Leider setzt auch hier der hohe Preis Grenzen. Die thermische Stabilität ist mit 330 Grad nicht ganz so hoch wie Aramid, aber noch immer 100 Grad höher als bei konventionellen Seilmaterialien. Auch ist Vectran ähnlich dem Aramid nicht UV beständig, und wegen der geringen Dehnung neigen die Fasern zum Fransen.

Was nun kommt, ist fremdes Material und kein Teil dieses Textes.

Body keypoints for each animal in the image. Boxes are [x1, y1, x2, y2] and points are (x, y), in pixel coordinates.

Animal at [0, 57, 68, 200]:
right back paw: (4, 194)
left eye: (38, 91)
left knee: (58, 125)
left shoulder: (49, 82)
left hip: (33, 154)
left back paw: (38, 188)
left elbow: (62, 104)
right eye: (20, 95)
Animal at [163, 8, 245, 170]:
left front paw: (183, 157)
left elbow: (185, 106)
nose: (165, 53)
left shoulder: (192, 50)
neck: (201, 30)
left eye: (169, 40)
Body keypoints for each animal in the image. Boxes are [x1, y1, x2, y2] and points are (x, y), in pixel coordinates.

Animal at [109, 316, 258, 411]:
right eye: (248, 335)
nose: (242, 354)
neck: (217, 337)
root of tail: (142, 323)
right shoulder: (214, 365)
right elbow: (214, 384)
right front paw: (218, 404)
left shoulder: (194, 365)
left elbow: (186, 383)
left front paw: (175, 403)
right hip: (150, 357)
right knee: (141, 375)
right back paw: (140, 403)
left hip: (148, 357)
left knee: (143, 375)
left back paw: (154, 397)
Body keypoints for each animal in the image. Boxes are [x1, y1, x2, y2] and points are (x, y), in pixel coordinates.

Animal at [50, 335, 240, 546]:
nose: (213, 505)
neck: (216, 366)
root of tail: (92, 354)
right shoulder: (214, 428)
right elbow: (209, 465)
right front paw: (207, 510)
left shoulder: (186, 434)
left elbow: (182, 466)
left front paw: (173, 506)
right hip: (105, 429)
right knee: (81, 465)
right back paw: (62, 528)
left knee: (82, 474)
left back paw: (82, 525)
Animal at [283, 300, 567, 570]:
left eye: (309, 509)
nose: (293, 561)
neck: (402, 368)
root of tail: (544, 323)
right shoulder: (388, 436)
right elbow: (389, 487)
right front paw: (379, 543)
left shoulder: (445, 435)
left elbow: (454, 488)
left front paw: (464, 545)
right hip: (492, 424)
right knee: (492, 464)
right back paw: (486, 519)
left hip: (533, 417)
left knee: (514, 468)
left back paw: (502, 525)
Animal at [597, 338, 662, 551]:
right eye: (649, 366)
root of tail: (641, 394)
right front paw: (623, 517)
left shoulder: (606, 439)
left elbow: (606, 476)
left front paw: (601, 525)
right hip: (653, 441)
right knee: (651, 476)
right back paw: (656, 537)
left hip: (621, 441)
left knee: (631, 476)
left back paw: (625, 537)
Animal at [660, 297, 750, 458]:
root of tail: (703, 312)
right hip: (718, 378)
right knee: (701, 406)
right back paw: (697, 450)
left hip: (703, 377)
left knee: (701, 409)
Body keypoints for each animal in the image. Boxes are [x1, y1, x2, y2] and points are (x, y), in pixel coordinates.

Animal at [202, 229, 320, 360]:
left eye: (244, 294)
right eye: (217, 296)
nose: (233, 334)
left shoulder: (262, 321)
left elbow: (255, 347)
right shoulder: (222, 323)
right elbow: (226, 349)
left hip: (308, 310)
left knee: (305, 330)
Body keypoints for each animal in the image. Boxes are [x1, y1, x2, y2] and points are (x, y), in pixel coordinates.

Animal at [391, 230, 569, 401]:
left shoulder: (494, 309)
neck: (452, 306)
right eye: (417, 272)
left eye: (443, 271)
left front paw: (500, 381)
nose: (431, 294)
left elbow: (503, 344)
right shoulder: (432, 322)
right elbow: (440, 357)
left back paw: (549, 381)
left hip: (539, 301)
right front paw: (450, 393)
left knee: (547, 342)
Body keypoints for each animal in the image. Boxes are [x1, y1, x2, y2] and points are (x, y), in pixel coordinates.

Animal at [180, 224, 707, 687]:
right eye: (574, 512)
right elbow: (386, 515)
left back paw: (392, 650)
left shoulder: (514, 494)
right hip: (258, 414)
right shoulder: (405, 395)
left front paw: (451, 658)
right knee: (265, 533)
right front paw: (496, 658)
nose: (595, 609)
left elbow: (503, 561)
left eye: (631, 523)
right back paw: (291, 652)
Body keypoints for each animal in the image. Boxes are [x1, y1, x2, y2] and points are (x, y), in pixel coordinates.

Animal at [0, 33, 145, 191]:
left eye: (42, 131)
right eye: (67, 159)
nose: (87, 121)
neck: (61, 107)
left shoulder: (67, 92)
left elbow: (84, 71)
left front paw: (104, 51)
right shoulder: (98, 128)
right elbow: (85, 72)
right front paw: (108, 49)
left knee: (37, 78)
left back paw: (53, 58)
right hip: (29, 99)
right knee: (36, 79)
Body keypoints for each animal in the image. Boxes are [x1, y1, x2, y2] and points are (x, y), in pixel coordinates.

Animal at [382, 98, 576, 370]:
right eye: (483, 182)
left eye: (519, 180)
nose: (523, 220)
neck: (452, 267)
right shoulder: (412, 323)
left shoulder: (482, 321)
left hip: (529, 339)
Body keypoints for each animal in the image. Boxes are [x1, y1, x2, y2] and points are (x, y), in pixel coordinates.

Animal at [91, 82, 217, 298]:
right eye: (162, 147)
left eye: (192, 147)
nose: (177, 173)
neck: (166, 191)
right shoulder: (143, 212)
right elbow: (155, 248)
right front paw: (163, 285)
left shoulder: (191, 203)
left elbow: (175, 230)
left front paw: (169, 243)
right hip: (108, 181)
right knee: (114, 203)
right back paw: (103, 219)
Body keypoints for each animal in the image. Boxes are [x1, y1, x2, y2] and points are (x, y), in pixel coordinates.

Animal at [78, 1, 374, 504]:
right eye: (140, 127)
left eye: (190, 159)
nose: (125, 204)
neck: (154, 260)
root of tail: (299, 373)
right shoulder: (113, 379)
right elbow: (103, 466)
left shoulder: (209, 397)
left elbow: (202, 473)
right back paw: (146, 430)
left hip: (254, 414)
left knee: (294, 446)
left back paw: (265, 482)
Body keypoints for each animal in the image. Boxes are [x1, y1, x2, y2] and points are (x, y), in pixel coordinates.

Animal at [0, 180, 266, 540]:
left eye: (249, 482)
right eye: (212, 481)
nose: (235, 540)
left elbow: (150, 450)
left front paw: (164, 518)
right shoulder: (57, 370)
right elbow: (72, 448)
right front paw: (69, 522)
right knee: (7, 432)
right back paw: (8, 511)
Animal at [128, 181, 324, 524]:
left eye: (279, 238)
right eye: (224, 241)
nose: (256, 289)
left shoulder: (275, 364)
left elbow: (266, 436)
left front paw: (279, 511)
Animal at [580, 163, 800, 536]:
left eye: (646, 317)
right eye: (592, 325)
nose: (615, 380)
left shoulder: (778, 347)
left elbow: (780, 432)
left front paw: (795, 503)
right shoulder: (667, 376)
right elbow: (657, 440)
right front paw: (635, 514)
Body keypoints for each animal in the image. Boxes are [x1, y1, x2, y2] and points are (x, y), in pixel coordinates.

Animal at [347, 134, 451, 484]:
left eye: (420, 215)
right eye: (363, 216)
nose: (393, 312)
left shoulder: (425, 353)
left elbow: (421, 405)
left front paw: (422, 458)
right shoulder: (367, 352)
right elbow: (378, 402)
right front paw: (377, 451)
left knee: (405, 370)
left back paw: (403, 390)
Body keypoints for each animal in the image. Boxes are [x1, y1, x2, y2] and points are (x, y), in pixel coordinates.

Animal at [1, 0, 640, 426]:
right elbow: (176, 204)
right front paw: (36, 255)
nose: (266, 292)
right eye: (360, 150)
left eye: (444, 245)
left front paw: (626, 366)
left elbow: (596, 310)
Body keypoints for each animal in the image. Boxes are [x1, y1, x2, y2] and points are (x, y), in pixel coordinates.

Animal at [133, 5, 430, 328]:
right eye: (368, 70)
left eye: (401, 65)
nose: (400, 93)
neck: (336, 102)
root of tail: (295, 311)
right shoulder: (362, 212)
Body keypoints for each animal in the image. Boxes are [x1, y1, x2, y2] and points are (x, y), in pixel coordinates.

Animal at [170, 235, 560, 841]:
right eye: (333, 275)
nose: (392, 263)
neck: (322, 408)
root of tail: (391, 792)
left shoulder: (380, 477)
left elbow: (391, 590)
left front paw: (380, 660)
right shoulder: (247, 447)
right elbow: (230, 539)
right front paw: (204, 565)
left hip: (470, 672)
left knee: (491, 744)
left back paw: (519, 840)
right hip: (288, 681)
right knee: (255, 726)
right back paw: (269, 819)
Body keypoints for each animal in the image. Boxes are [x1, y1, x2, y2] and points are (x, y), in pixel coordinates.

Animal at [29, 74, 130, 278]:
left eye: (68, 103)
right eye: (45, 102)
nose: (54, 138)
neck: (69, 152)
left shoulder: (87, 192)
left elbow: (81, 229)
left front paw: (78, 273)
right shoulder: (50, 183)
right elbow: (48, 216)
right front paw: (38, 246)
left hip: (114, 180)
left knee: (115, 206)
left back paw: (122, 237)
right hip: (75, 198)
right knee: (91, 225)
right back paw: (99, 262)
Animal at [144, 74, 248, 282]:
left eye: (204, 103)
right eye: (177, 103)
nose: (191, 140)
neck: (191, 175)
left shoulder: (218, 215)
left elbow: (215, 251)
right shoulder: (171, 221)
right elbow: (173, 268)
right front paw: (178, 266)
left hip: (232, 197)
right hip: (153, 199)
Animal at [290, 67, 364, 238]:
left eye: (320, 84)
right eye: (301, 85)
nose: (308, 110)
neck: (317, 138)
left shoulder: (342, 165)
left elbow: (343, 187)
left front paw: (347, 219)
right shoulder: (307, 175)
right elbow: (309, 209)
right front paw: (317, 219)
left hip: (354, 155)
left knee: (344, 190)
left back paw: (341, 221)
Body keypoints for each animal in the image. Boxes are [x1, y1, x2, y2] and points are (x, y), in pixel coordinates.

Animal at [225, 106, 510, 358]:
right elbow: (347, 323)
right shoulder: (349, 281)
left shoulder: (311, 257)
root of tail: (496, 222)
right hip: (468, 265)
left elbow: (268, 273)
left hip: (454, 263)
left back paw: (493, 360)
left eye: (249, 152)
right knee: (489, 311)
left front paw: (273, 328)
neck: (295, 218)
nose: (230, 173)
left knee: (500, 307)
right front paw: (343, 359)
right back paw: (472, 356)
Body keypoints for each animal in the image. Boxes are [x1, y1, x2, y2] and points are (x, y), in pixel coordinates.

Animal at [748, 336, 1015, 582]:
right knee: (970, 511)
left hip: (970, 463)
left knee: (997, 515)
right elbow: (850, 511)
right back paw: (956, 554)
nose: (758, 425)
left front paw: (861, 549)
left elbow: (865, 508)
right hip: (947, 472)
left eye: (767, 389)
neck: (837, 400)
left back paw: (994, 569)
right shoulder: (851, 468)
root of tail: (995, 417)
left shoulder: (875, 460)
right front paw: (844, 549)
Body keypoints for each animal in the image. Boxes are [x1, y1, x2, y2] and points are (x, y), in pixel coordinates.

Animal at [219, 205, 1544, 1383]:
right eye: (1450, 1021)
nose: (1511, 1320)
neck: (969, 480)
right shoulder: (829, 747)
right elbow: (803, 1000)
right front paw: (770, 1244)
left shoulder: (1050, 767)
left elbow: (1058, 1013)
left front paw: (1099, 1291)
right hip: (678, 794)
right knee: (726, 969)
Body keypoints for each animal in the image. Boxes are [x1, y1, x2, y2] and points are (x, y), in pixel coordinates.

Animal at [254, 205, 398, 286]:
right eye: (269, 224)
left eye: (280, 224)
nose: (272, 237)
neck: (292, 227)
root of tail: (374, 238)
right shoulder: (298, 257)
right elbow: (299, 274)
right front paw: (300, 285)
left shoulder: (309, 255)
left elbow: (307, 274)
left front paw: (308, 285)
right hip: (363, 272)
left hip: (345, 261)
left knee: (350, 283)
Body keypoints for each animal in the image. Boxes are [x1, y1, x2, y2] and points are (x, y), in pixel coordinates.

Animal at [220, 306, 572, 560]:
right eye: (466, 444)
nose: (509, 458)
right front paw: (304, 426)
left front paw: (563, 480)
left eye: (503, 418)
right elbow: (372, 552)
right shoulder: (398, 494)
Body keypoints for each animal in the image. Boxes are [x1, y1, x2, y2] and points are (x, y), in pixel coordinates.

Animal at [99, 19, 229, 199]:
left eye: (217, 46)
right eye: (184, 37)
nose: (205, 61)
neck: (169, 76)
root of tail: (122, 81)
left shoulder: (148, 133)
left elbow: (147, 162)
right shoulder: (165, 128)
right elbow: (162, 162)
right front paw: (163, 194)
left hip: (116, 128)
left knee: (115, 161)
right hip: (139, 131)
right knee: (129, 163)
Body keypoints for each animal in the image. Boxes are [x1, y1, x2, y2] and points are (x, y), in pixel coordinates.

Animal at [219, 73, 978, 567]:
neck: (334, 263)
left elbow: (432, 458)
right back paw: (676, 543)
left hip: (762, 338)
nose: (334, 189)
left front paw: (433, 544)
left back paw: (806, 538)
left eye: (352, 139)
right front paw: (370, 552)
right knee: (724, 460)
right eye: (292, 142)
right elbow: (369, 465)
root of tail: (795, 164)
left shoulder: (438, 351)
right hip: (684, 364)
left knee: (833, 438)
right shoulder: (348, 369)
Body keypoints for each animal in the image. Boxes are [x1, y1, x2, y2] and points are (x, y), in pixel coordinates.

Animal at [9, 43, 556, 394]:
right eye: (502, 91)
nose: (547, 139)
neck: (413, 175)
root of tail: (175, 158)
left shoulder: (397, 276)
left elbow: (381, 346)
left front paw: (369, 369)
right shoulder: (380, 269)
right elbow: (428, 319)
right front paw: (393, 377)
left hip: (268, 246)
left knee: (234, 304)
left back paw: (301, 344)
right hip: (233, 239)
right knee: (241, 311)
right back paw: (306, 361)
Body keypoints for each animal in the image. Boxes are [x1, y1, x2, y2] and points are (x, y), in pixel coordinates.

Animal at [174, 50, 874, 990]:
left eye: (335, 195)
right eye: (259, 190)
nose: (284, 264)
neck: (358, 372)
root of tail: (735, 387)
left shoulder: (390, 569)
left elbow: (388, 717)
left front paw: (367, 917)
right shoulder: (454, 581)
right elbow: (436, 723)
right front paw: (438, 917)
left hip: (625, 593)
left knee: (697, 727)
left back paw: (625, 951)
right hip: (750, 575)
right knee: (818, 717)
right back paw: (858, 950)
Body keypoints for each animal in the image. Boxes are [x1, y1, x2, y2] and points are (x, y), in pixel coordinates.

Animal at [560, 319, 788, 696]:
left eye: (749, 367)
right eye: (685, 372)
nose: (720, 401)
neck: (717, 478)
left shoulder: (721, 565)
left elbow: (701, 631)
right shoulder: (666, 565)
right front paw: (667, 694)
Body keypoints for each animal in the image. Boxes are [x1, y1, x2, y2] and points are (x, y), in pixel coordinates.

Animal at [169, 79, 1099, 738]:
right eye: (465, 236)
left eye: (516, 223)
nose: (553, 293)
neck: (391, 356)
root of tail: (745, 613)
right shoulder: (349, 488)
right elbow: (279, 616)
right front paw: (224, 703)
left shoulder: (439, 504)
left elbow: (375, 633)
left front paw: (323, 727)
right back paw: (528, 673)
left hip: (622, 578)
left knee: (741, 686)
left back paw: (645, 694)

Vectran findet man in manchen Seilkernen, etwa von Beal. So lassen sich Seile mit sehr geringer Dehnung herstellen mit trotzdem einem gutmütigen Polyamid-Mantel.

 

Dyneema (HMPE)

Dyneema liegt mit einem Schmelzpunkt bei 130 Grad nochmals erheblich niedriger als Polypropylen. In Kletterseilen findet man dieses Material daher nicht, und in Reepschnüren nur als Kernmaterial. Dyneema ist enorm abriebfest, hat praktisch keine Dehnung, nimmt kein Wasser auf und ist sehr leicht. Deshalb findet man es in hochwertigen Wurfleinen wie unserer Supa Line. Auch als Forst- und Lastenseile wird Dynema verwendet, und im Bereich der hochwertigen Schiffstaue hat das Material nahezu alles andere verdrängt.

 

Neben den beschriebenen Materialien gibt es weitere Exoten, mesit als Beimischungen in Kletterseilen. So gibt es z.B. Militär-Seile mit Stahlfasern für besseren Schnittschutz. Andere Seile verwenden Neopren, um schwimmfähig zu werden. Solche Anwendungen sind aber sehr speziell.